• _WORK TO BE COMPLETED_
From the line containing "(111, 396) none -> [182,653,260,674] morning" to the end of the data, retype every line exactly and nothing else. Drop the pictures.

*** Opening DATA SUPPLIED ***

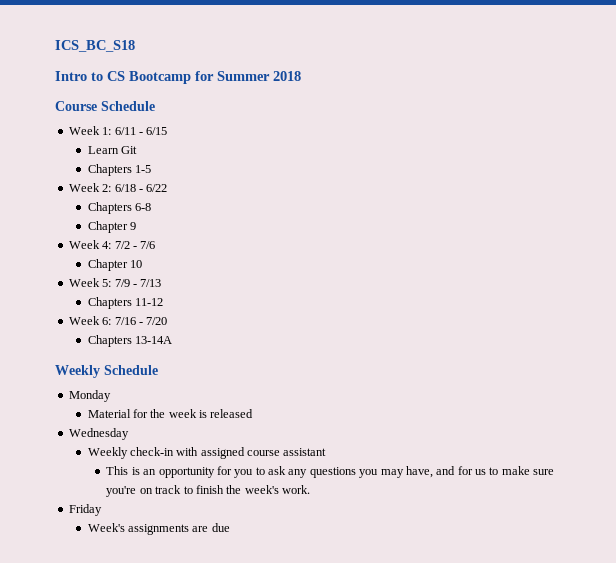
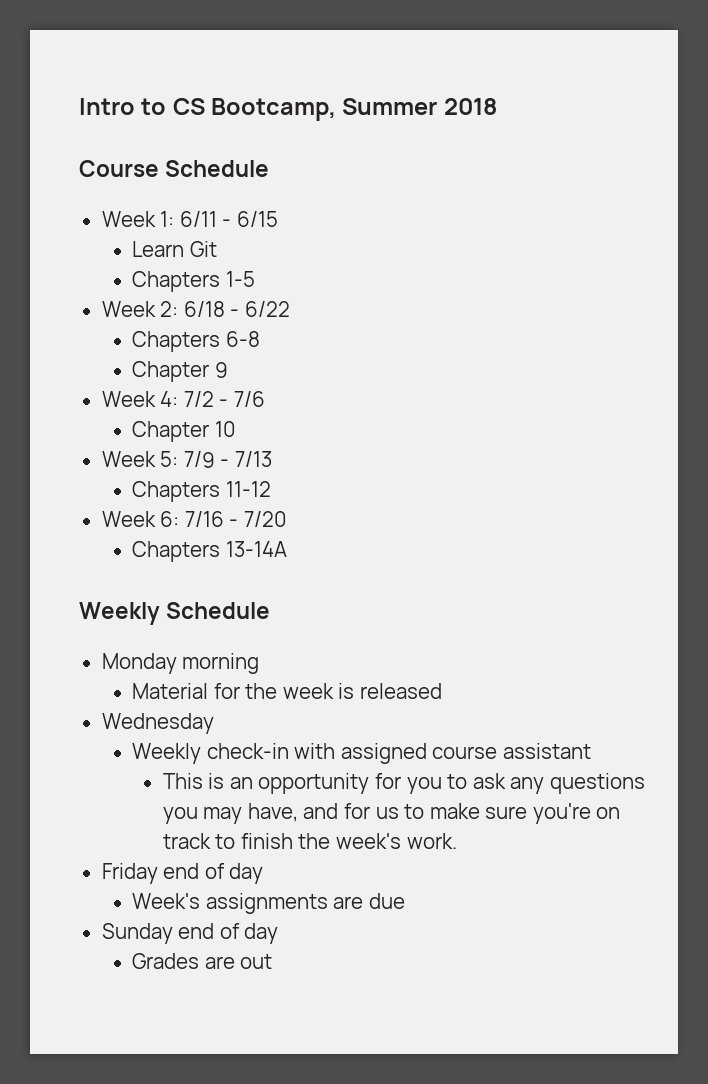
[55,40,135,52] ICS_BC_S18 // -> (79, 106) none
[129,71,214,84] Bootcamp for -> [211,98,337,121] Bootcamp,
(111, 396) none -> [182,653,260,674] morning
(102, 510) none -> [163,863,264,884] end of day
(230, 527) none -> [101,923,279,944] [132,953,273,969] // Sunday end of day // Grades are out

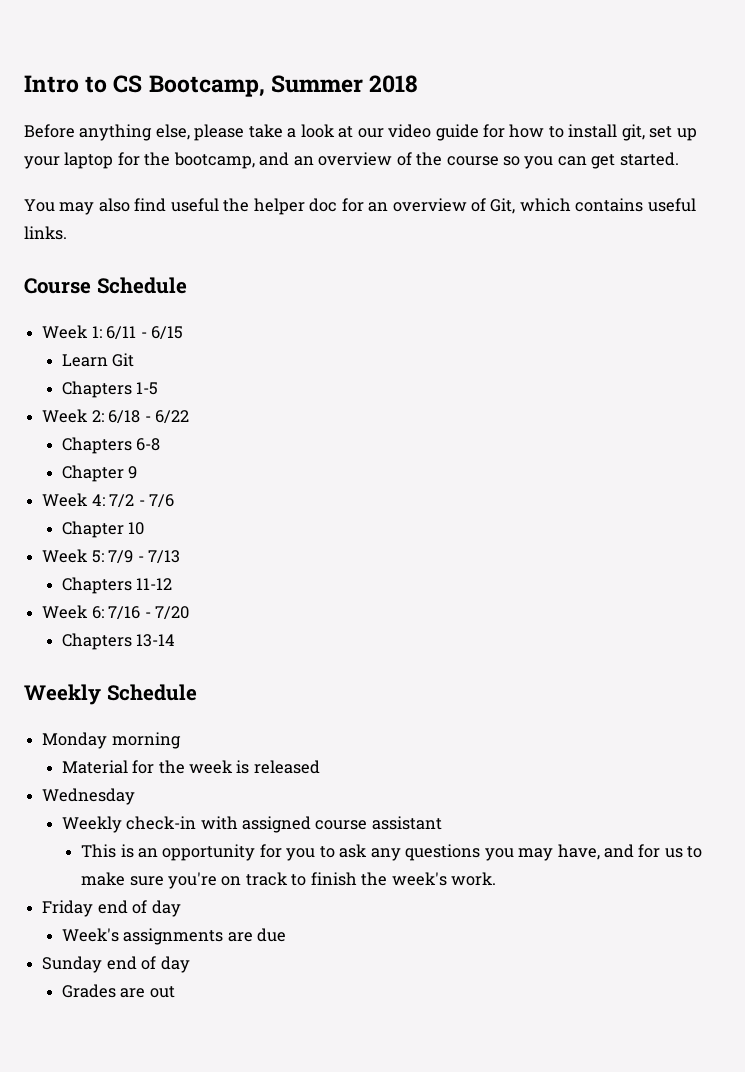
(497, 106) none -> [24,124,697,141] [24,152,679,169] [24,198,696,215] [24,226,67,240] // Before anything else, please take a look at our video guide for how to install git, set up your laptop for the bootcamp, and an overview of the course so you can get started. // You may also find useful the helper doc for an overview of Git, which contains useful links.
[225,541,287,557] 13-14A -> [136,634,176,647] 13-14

*** Closing DATA SUPPLIED ***

• _ANSWER SPACE_
(111, 396) none -> [182,653,260,674] morning
(102, 510) none -> [163,863,264,884] end of day
(230, 527) none -> [101,923,279,944] [132,953,273,969] // Sunday end of day // Grades are out

(497, 106) none -> [24,124,697,141] [24,152,679,169] [24,198,696,215] [24,226,67,240] // Before anything else, please take a look at our video guide for how to install git, set up your laptop for the bootcamp, and an overview of the course so you can get started. // You may also find useful the helper doc for an overview of Git, which contains useful links.
[225,541,287,557] 13-14A -> [136,634,176,647] 13-14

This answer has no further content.